A new study by the University Professional and Continuing Education Association (UPCEA) and online education company StraighterLine explores why students discontinue their college pursuits and highlights several interventions that could help re-engage these “stopped out” students.
The survey results include responses from 1,021 people ages 20 to 34 who were contacted in spring 2021 and had left school with some credits but no degree. Financial reasons were the most-cited barrier, mentioned by 42 percent of disengaged learners. Thirty-two percent pointed to family or personal commitments, and 30 percent said the college wasn’t the right fit.

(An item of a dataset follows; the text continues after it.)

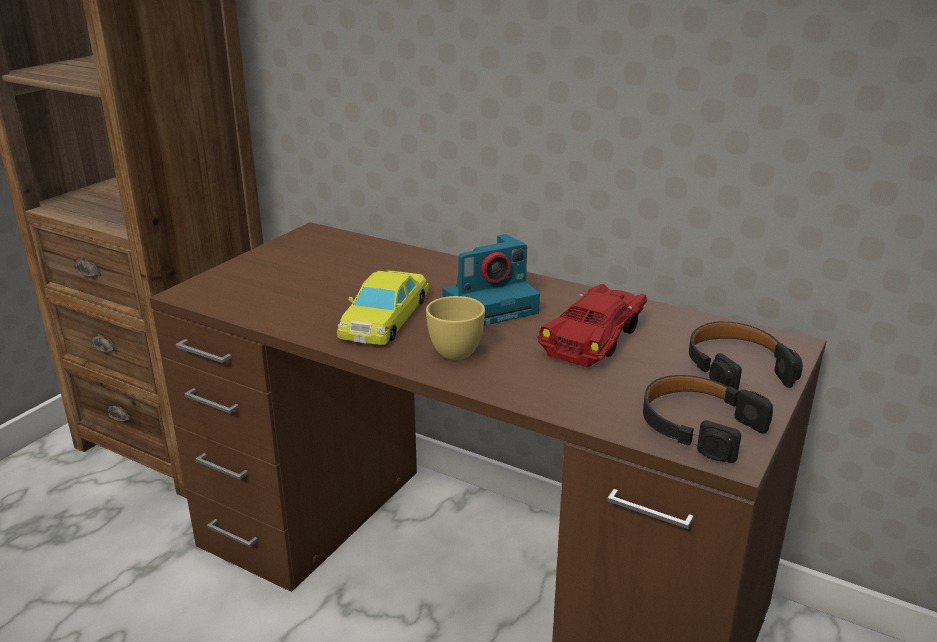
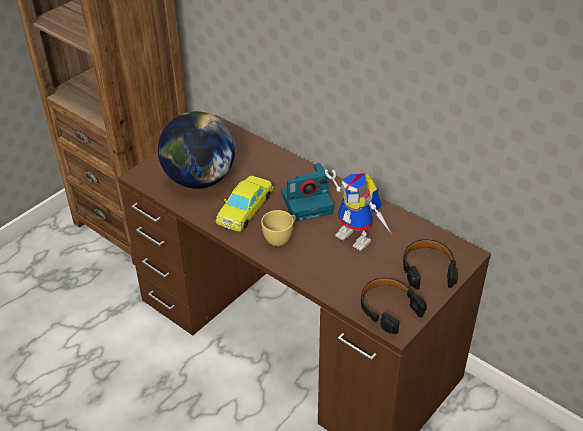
camera: 10 degrees right, 15 degrees up
red toy car [537,284,647,368] -> toy robot [325,169,391,251]
none -> globe [158,111,235,189]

When looking solely at respondents ages 20-22, researchers saw a slightly different dynamic, with 43 percent of those respondents citing wrong fit as the primary culprit, and just 35 percent pointing to financial reasons. Across all age groups, however, personal goals stood out as the strongest motivator for pursuing higher education, eclipsing even career advancement and love of learning.
What can colleges do to re-engage students?

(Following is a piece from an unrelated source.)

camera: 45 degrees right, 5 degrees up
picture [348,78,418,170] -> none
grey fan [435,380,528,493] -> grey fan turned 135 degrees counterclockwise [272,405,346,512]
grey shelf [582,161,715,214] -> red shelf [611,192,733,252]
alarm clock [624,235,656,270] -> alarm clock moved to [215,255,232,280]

Around 65 percent of the respondents said they were earning $50,000 or less a year, signaling that cost will be a key factor as institutions work to re-enroll stopped out students. “Prospective returners are working with tight budgets,” Amy Smith, StraighterLine’s chief learning officer, told Higher Ed Dive. “The desire might be there, but the funds just aren’t.”
Timely re-engagement also is crucial, Smith said, as students are more likely to feel satisfied with their institution soon after their departure. “Student perceptions change over time,” Smith said in a release. “The longer they were gone from that school, the more negative opinion they had of the school and the less likely they are to re-engage.”
Asked what colleges could do to bring them back, survey respondents identified several key supports. Around 70 percent said they would like institutions to provide certificate credentials for credits already earned. Sixty-two percent said they’d like lower-cost courses, 58 percent wanted workshops addressing common struggles, 55 percent said counseling would help, and 46 percent expressed interest in concierge services.